Reducing Your Capital Gains Tax
On top of paying income tax and payroll tax, people buying and selling personal and investment assets also need to deal with the capital gains tax system. Capital gain rates are usually as high as regular income taxes. The good news is there are strategies to bring them lower.
The following are useful tips that help you minimize your capital gains tax:
Wait at least one year before selling.
For capital gains to qualify for long-term status (and a tax rate cut), wait for at least one calendar year before you sell your property. You could save, depending on your tax rate, between 10% and 20%. If you sell stock with a $2,000 capital gain, for instance, and you are in the 28% income tax bracket and have owned the stock for longer than a year, you need to pay 15% on the transaction. If you’ve held the stock for hardly 12 month, you’ll pay $560 or 28% of $2,000 in taxes on the transaction.
Sell when you’re earning low income.
Your income level influences the amount of long-term capital gains tax you need to pay. Those within the 10% and 15% brackets need not even pay long-term capital gains tax at all. If your income level is about to drop – let’s say your spouse is almost retiring or you’re about to lose your job – selling during this low income year will decrease your capital gains tax rate.
Bring down your taxable income.
Since your capital gain tax rate relies on your taxable income, general tax-savings techniques can help you get a good rate. Maximize your deductions, for example, by completing expensive medical procedures before yearend, donating to charity, or maximizing your traditional IRA or 401k contributions.
Also look for vague or not-so-known deductions, like the moving expense deduction for those who have to move for a job. Instead of buying corporate bonds, go for government-issued bonds (states, local or municipal), income from which is non-taxable. There’s a whole range of potential tax breaks out there, so refer to the IRS’s Credits & Deductions database to know what you may qualify for.

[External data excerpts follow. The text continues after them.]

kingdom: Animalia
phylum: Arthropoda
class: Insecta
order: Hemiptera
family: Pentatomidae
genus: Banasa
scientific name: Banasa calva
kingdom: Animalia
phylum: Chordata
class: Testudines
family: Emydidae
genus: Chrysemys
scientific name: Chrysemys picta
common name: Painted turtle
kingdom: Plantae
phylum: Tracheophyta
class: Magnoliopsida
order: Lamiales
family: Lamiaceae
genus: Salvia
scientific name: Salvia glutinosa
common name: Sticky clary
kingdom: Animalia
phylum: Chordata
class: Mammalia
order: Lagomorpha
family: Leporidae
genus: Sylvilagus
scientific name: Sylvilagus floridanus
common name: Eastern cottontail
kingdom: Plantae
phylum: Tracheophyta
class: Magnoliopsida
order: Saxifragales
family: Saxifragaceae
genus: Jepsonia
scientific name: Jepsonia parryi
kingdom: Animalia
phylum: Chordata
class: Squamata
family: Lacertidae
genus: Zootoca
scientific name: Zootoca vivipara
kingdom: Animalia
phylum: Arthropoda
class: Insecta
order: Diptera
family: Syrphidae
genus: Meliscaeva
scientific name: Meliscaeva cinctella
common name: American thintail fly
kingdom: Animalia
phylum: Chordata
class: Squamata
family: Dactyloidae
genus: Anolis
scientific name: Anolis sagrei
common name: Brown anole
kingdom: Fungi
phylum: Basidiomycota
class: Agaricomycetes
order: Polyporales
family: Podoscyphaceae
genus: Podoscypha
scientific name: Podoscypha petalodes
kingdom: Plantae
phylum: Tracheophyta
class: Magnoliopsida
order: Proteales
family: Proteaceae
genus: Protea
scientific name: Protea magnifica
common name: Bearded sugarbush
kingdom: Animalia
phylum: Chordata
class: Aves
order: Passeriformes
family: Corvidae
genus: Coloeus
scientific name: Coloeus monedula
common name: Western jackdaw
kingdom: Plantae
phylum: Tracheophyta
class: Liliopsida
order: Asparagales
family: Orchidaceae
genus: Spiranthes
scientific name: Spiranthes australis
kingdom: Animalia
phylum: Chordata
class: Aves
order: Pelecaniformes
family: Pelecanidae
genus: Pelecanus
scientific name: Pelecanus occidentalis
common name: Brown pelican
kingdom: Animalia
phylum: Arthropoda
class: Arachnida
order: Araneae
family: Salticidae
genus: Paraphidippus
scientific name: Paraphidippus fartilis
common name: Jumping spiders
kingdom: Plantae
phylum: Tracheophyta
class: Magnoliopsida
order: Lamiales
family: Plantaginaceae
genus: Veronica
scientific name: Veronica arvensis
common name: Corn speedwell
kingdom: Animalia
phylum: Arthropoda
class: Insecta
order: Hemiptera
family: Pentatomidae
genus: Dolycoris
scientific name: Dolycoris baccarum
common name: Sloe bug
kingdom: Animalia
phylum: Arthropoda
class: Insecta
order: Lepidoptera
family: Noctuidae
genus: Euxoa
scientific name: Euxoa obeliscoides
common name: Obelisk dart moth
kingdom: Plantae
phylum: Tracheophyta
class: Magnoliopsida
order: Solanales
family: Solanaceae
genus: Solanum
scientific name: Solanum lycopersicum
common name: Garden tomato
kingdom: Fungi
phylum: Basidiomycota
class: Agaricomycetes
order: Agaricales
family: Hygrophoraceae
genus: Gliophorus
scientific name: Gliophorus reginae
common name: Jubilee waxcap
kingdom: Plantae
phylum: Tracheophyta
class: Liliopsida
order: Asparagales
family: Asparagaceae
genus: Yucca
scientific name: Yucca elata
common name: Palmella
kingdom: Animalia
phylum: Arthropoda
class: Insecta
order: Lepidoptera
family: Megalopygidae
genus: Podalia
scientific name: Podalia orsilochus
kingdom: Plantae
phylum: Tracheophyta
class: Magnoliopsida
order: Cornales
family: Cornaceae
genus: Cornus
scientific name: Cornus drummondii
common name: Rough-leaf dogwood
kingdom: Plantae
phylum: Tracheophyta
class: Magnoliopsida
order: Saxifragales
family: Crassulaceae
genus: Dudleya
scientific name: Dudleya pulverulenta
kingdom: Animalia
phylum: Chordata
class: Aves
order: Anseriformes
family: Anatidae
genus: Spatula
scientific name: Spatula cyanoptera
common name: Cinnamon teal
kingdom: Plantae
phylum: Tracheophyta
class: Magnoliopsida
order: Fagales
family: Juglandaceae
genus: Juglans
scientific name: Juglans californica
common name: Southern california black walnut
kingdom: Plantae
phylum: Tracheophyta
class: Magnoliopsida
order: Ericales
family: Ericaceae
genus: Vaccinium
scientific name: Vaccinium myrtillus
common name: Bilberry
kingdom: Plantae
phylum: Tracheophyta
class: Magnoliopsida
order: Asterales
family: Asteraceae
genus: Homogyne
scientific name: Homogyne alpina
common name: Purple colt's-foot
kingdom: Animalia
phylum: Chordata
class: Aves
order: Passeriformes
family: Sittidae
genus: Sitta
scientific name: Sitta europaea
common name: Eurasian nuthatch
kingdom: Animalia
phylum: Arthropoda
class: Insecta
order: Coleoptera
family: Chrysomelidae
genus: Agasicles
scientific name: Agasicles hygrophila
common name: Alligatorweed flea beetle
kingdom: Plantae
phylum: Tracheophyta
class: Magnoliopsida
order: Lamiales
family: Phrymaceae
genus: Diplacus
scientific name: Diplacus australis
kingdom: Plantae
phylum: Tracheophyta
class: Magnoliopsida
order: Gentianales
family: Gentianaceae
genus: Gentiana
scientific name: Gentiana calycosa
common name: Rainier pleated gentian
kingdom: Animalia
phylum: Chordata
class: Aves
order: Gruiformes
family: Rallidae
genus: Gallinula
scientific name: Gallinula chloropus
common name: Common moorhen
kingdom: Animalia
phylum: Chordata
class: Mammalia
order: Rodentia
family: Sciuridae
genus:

When possible, sync your capital losses with your capital gains.
One remarkable feature of capital gains is that they’re moderated by any capital losses incurred on a particular year. Using up your capital losses in the years you have capital gains, will lessen your tax. There’s no restriction on how much in capital gains you should report, but you can only take $3,000 of net capital losses for every tax year. You can carry additional capital losses into future tax years, however, although it may take a while before you can use those up if you’ve absorbed a substantial loss.